On Apr 17, 2004, at 6:18 PM, Gordon Henriksen wrote:

Dan Sugalski wrote:

Brent 'Dax' Royal-Gordon wrote:

Dan Sugalski wrote:

3) Parrot itself (the main executable) has a static, global 1K buffer in it that starts and ends with some recognizable string (like, say, "***+++***START|" and "|END***+++***") so we can find it and overwrite the contents if the library gets moved, for use on platforms where the only way to put a path in is to stick it statically in the executable.

That's pretty disgusting, but I don't know that I have a better idea.

There isn't one, alas, at least for some people.

Everyone running tripwire, et al. (or simply md5sum'ing files to verify integrity) will just love this strategy to death.

It would be no different than what would happen if you had to rebuild to change the built-in path. This just has the advantage of not requiring a compiler, and the source code.


Of course, one can find pathological cases—especially on Unix, which seems designed to thwart this sort of easy-to-administer technology:

• parrot binary unlink'd between exec and main(). (Can't happen on Windows.)
• Launched through a symlink to the binary.
• Launched through a hard link to the binary.
• bin/ is a symlink, so ../share won't work.
• Platform can't find the binary. (Can't happen on Windows, Linux, or Mac OS X.)
• chroot (which, in general, near-the-binary solves rather than complicates).
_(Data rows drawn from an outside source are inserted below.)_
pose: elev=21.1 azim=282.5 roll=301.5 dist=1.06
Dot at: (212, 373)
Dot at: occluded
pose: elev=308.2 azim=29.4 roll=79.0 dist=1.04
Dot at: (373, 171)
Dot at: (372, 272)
Pick any strategy, and there will be an opportunity to thwart it. Launch the binary, and then force-unmount the filesystem containing it and all of its resources. That would thwart any strategy with external resources. The point here (which you're probably agreeing with) is to provide a solution that gives people flexibility they can use, not a solution that will work if they are actively trying to trip it up.


As for the security concerns of trusting anything but one's current binary*, parrot could adopt a cryptographic solution for verifying integrity of resource files, if anybody's really all that worried about an errant Unicode character database.
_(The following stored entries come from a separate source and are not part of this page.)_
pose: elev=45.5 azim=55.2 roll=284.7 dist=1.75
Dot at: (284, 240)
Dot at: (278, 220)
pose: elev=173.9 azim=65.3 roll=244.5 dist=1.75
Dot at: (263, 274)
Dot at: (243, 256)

It's really no different that loading an external Perl module today, as I see it.


* - Is the binary itself is really all that trustworthy in the first place? If a user is executing a program through an untrusted or compromised path, they're already putting their life in their hands, and accessing ${bin}/../share won't make the configuration any more trustworthy.

Exactly. The contents of the filesystem are either secure, or they're not.